■ Textauszug:
· Fachbeitrag · Krankenhausmanagement
Prof. Dr. Da-Cruz im Interview: „Kliniken sollten sich mit dem Thema Honorarärzte befassen!“
| „Arzt zum Ausleihen“, „Hire a Doctor“, Arztagenturen - derzeit ist in aller Munde, was vor Jahren noch undenkbar schien. Teams von Honorarärzten kommen für manche Klinikchefs wie gerufen, um Lücken in der ärztlichen Versorgung zu stopfen. Während manche Honorarärzte langfristig in einem Haus arbeiten und sich in die Prozesse einfügen, sind andere nach einigen Tagen weitergezogen. Über diesen neuen Arzttypus haben wir mit Prof. Dr. Patrick Da-Cruz von der Hochschule Neu-Ulm gesprochen. Das Interview führte unser Redakteur Dr. Lars Schäfer. |
Redaktion: Herr Professor Da-Cruz, haben wir in deutschen Kliniken einen Ärztemangel, der nur durch Honorarärzte abgefedert werden kann?
Prof. Dr. Patrick Da-Cruz: In der aktuellen Situation haben wir zu viele Krankenhäuser im Markt, das ist kein Geheimnis. Wenn wir diese erhalten wollen, das heißt auch viele kleinere Kliniken weiterführen möchten, dann haben wir schon jetzt einen nicht unerheblichen Mangel an Ärzten. Je nach Organisation wird von 5.000 bis 12.000 fehlenden Stellen gesprochen. Auch die Anzahl der offenen Stellen zeigt: Ärztemangel ist derzeit ein Thema.
Redaktion: Und was bedeutet dieser Ärztemangel im Hinblick auf den Einsatz von Honorarärzten?
Prof. Da-Cruz: Honorarärzte sind in jedem Fall ein Bereich, zu dem sich Kliniken eine klare Meinung bilden sollten. Viele Häuser werden letztlich mit Honorarärzten zusammenarbeiten müssen. Zudem gibt es Ärzte, die gern als selbstständiger Honorararzt arbeiten möchten. Das bedeutet: Die Nachfrage der Kliniken trifft inzwischen in gewissem Umfang auf ein entsprechendes Angebot von Seiten der Ärzte. Nach Schätzungen gibt es derzeit schon rund 4.000 frei- und nebenberuflich tätige Honorarärzte.

Gespeicherte Dateneinträge
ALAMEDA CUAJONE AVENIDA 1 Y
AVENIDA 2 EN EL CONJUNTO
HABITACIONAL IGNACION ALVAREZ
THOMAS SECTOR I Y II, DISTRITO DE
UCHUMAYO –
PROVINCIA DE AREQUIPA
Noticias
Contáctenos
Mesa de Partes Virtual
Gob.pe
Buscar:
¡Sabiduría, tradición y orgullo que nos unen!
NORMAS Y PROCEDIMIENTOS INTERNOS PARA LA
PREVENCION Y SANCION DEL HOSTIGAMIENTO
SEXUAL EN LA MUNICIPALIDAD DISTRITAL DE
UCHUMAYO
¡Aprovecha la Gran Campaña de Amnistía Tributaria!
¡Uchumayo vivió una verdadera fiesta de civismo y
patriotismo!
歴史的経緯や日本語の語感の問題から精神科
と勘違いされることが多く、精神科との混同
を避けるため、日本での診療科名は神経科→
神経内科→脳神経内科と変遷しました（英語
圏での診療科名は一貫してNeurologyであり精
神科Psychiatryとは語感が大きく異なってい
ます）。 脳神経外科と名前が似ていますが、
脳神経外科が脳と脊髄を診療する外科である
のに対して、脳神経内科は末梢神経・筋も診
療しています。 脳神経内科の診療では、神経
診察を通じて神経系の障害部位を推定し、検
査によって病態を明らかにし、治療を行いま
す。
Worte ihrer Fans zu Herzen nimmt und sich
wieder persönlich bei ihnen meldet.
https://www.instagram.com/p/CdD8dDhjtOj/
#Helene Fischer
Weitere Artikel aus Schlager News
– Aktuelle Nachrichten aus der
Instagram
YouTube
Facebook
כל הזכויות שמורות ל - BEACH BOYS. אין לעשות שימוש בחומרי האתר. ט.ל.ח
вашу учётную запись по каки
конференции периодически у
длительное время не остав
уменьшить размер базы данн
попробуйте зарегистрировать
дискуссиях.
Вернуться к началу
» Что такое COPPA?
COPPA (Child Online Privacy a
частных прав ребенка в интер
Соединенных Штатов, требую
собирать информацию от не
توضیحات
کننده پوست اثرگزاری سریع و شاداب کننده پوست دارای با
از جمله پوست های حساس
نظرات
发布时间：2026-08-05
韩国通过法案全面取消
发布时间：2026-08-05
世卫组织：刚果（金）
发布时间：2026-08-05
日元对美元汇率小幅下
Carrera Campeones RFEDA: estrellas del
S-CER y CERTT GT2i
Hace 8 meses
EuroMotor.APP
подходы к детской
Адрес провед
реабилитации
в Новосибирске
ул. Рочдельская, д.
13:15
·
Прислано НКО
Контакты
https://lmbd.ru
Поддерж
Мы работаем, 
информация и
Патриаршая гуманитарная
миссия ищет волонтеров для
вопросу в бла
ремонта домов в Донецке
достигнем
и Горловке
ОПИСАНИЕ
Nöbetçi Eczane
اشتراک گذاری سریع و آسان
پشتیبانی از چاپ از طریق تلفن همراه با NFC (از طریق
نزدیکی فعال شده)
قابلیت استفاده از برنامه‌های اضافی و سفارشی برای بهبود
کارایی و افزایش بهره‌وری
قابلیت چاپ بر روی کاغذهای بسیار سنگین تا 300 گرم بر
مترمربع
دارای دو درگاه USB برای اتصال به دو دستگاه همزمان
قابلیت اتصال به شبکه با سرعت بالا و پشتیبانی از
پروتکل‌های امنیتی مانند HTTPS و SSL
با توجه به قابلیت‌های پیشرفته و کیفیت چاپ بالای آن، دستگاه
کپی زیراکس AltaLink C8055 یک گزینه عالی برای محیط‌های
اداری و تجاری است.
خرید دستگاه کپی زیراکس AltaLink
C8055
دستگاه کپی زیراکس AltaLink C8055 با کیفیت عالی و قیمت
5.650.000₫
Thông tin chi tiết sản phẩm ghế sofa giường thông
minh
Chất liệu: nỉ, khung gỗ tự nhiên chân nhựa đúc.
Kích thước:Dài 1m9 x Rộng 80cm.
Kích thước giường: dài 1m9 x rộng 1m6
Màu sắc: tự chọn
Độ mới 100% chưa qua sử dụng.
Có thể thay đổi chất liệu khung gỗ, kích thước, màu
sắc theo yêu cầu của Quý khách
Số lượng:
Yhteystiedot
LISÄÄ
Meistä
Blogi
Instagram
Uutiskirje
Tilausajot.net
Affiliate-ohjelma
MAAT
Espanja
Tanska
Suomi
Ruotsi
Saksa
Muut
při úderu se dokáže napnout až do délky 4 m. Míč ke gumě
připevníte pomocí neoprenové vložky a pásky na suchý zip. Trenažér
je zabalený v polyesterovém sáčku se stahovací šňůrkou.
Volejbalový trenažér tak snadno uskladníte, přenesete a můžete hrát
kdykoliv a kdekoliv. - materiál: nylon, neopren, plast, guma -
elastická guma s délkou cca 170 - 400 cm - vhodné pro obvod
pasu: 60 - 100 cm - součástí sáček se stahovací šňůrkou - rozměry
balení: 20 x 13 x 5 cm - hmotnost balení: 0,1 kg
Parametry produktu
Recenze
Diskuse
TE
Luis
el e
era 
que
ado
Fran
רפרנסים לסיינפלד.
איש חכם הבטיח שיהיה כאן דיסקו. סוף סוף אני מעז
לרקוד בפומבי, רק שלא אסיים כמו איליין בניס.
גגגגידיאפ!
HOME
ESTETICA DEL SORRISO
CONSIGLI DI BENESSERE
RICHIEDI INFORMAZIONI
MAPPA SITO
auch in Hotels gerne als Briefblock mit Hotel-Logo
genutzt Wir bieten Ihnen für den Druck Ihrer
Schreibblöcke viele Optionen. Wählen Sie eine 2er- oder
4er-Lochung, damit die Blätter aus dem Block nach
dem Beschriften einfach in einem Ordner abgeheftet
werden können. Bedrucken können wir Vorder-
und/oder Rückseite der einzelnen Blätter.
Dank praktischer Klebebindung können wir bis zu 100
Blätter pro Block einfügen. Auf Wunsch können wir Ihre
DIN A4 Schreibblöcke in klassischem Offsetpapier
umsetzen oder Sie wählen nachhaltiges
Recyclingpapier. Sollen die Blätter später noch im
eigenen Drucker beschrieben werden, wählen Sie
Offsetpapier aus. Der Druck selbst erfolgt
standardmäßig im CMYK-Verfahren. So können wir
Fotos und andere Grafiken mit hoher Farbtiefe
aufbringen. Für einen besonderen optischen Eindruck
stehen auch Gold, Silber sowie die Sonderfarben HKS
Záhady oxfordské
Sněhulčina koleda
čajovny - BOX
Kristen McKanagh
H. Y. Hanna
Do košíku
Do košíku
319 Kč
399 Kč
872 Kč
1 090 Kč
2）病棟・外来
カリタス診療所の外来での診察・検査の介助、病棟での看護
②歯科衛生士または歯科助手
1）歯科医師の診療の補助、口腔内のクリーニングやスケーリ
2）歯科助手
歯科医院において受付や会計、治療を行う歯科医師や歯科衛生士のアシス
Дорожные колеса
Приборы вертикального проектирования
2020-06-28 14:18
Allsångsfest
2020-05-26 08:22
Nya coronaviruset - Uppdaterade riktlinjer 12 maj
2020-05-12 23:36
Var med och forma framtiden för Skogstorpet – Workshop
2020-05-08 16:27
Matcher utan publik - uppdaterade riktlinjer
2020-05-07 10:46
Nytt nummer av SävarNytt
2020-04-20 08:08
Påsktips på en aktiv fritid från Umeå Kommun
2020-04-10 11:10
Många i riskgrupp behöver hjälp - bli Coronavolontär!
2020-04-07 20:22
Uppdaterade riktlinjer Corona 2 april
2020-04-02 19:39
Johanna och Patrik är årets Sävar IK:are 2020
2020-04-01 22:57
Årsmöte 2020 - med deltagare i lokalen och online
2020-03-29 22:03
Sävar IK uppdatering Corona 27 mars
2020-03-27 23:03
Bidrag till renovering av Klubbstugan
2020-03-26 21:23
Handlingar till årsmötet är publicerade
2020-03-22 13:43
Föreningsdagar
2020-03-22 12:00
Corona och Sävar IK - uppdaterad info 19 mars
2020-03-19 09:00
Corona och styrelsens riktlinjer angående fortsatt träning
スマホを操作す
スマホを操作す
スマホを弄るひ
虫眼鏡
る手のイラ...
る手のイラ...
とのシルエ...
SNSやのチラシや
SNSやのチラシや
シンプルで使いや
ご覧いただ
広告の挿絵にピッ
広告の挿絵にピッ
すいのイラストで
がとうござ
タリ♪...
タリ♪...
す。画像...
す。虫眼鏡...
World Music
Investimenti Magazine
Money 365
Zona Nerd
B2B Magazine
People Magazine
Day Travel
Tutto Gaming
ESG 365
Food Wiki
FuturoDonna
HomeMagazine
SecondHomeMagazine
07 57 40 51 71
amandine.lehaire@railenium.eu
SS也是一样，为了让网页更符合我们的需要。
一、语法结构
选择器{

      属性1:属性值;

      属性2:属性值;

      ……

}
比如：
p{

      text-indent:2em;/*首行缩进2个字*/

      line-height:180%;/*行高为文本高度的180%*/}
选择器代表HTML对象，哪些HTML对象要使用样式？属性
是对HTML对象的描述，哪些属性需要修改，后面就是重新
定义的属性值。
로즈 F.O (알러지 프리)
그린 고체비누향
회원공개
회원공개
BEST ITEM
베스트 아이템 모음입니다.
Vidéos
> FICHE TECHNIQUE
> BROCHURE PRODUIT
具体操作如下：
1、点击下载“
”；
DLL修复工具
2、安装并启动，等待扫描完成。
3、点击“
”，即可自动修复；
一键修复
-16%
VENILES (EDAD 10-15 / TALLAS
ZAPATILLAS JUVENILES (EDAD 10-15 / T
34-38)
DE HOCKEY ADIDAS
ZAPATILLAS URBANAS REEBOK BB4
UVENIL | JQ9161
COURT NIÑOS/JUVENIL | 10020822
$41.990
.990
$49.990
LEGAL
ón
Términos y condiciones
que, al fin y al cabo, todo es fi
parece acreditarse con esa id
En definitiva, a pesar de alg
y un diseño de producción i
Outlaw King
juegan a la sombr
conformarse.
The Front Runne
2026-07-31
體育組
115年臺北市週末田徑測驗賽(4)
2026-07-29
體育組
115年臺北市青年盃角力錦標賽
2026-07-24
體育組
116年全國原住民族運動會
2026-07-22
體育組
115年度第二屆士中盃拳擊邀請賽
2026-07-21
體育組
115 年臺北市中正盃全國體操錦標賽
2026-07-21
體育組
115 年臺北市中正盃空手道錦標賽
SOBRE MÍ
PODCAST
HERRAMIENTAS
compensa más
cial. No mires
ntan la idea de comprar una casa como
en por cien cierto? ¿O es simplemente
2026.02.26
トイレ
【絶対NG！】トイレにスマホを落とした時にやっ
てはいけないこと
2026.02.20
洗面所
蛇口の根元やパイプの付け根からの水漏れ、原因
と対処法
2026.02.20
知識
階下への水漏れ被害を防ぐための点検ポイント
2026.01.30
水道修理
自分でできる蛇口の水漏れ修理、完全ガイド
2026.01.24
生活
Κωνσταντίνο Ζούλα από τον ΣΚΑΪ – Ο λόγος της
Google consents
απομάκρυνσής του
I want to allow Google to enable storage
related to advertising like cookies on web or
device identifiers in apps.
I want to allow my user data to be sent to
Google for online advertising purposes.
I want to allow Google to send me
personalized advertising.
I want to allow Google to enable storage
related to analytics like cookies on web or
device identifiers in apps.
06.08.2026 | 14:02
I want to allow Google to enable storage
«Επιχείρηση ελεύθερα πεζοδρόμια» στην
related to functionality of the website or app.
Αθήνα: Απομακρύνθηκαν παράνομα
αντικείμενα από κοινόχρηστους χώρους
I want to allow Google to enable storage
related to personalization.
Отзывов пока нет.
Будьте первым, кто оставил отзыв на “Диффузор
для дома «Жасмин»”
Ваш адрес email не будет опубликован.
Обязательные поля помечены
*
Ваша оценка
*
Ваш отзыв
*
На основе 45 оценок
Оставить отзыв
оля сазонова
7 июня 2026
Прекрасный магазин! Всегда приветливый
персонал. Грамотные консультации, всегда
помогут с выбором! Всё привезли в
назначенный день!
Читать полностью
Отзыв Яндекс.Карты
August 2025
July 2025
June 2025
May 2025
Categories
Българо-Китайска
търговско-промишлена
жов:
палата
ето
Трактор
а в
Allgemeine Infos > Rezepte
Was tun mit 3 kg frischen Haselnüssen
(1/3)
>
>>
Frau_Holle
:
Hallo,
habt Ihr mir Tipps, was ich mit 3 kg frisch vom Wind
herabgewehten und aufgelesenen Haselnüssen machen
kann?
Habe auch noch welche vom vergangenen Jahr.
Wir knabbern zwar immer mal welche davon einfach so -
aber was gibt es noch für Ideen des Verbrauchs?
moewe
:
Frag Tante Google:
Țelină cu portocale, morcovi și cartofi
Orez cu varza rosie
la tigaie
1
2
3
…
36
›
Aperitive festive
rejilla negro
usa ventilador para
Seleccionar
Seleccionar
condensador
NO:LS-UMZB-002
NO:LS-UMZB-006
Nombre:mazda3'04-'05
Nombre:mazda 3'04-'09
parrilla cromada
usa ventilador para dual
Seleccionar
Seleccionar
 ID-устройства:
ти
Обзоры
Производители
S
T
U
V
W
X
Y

■ Aufgaben zum Material:
[a] Beantworten Sie anhand des Textauszugs die folgenden Fragen:
(i) An welcher Hochschule ist Prof. Dr. Patrick Da-Cruz tätig?
(ii) Wie viele fehlende Stellen werden je nach Organisation genannt?
(iii) Wie viele frei- und nebenberuflich tätige Honorarärzte gibt es nach Schätzungen derzeit?
[b] Prüfen Sie, ob die folgenden Aussagen mit dem Textauszug übereinstimmen. Antworten Sie jeweils mit Ja oder Nein und belegen Sie Ihre Antwort mit einem wörtlichen Zitat:
(i) Das Interview führte Dr. Lars Schäfer.
(ii) Laut Prof. Da-Cruz gibt es derzeit zu wenige Krankenhäuser im Markt.
(iii) Alle Honorarärzte ziehen nach wenigen Tagen weiter.
[c] Nennen Sie alle Begriffe, die der Textauszug im ersten Satz der Einleitung vor dem Gedankenstrich aufzählt.

■ Lösungen je Aufgabe:
[a]
(i) An der Hochschule Neu-Ulm.
(ii) 5.000 bis 12.000 fehlende Stellen.
(iii) Rund 4.000.

[b]
(i) Ja: „Das Interview führte unser Redakteur Dr. Lars Schäfer.“
(ii) Nein: „In der aktuellen Situation haben wir zu viele Krankenhäuser im Markt“
(iii) Nein: „Während manche Honorarärzte langfristig in einem Haus arbeiten und sich in die Prozesse einfügen, sind andere nach einigen Tagen weitergezogen.“

[c] „Arzt zum Ausleihen“, „Hire a Doctor“, Arztagenturen